Remediation activities vary substantially in duration and cost from site to site. These activities, and their associated
costs, depend on the mix of unique site characteristics, evolving remediation technologies, diverse regulatory agencies
and enforcement policies, as well as the presence or absence of potentially responsible parties. At December 31, 2009,
the Condensed Consolidated Balance Sheets included a liability of $396, relating to these matters and, in
management’s opinion, is appropriate based on existing facts and circumstances. The average time frame, over which
the accrued or presently unrecognized amounts may be paid, based on past history, is estimated to be 15-20 years.
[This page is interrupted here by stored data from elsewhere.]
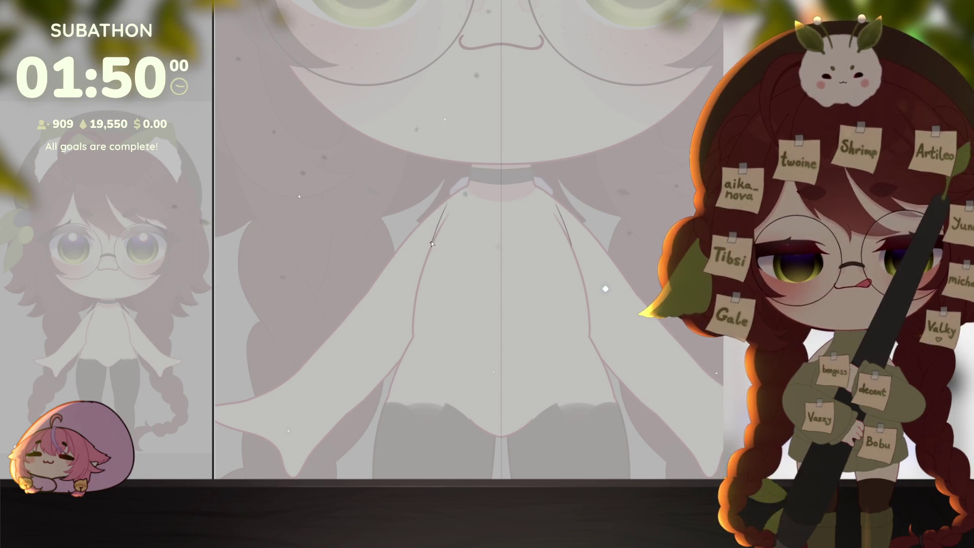
# Extend the collar line up toward the choker
pyautogui.moveTo(451, 198); pyautogui.dragTo(466, 184)
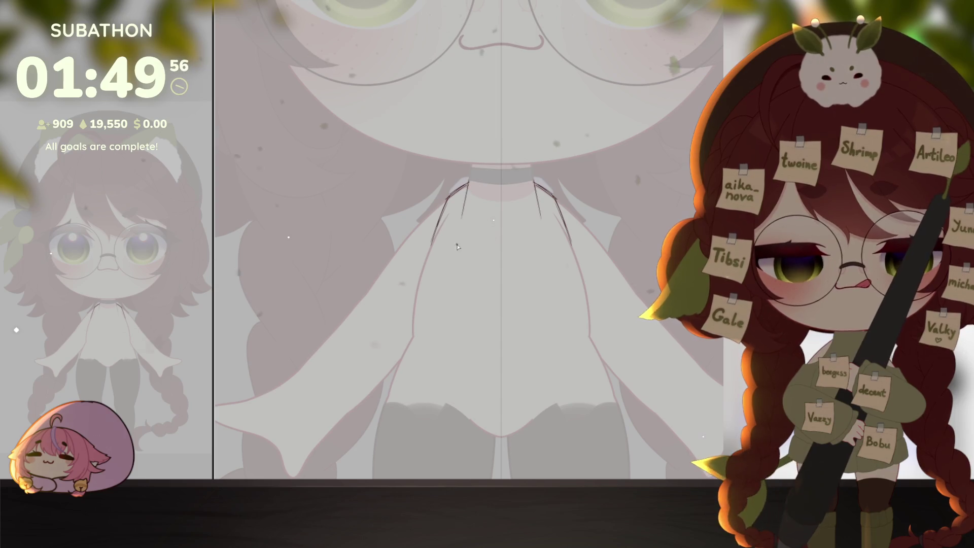
# Draw the V-shaped front panel down from the neckline with a cross line between its sides
pyautogui.moveTo(463, 218)
pyautogui.mouseDown()
pyautogui.moveTo(462, 193)
pyautogui.moveTo(469, 267)
pyautogui.moveTo(499, 271)
pyautogui.mouseUp()
pyautogui.press('ctrl+z')
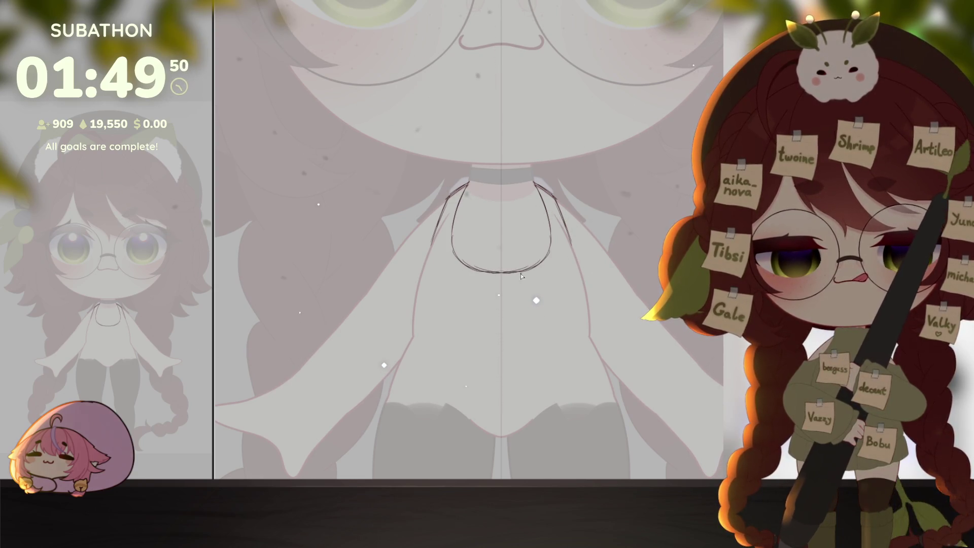
pyautogui.press('h')
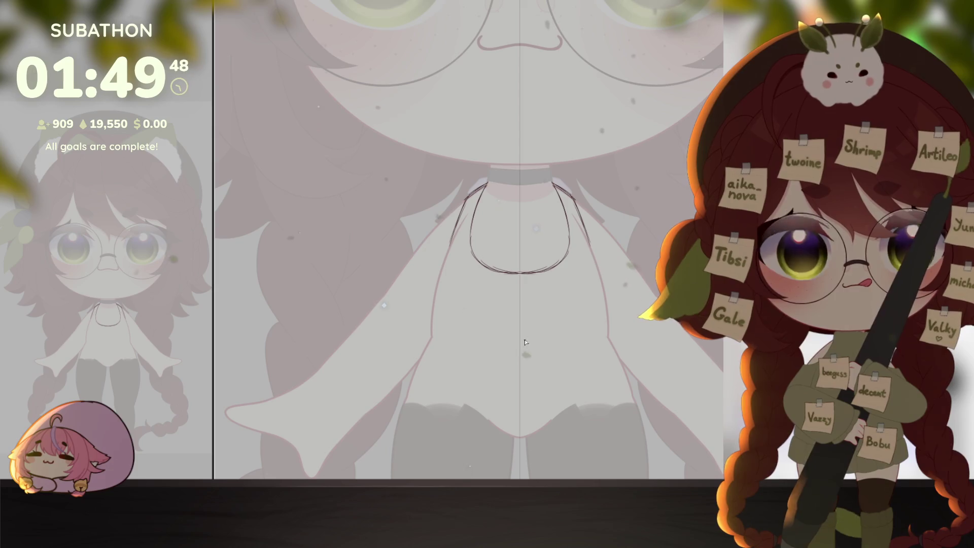
pyautogui.moveTo(507, 278)
pyautogui.mouseDown()
pyautogui.moveTo(522, 296)
pyautogui.moveTo(509, 333)
pyautogui.moveTo(519, 363)
pyautogui.mouseUp()
pyautogui.moveTo(502, 321); pyautogui.dragTo(519, 363)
Considerable uncertainty exists with respect to these costs and, under adverse changes in circumstances, potential
liability may range up to two to three times the amount accrued as of December 31, 2009.
Other
The company has various purchase commitments incident to the ordinary conduct of business. In the aggregate, such
commitments are not at prices in excess of current market.
21. STOCKHOLDERS’ EQUITY
The company’s Board of Directors authorized a $2 billion share buyback plan in June 2001. During 2009, 2008 and
2007, there were no purchases of stock under this program. As of December 31, 2009, the company has purchased
20.5 million shares at a total cost of $962. Management has not established a timeline for the buyback of the remaining
stock under this plan.
In addition to the plan described above, in October 2005 the Board of Directors authorized a $5 billion share buyback
plan. During 2007, the company paid $1.7 billion to purchase and immediately retire 34.7 million shares at an average
price of $48.85 per share, completing the $5 billion share buyback plan with the purchase and retirement of
112.8 million shares at an average price of $44.33 per share.
Common stock held in treasury is recorded at cost. When retired, the excess of the cost of treasury stock over its par
value is allocated between reinvested earnings and additional paid-in capital.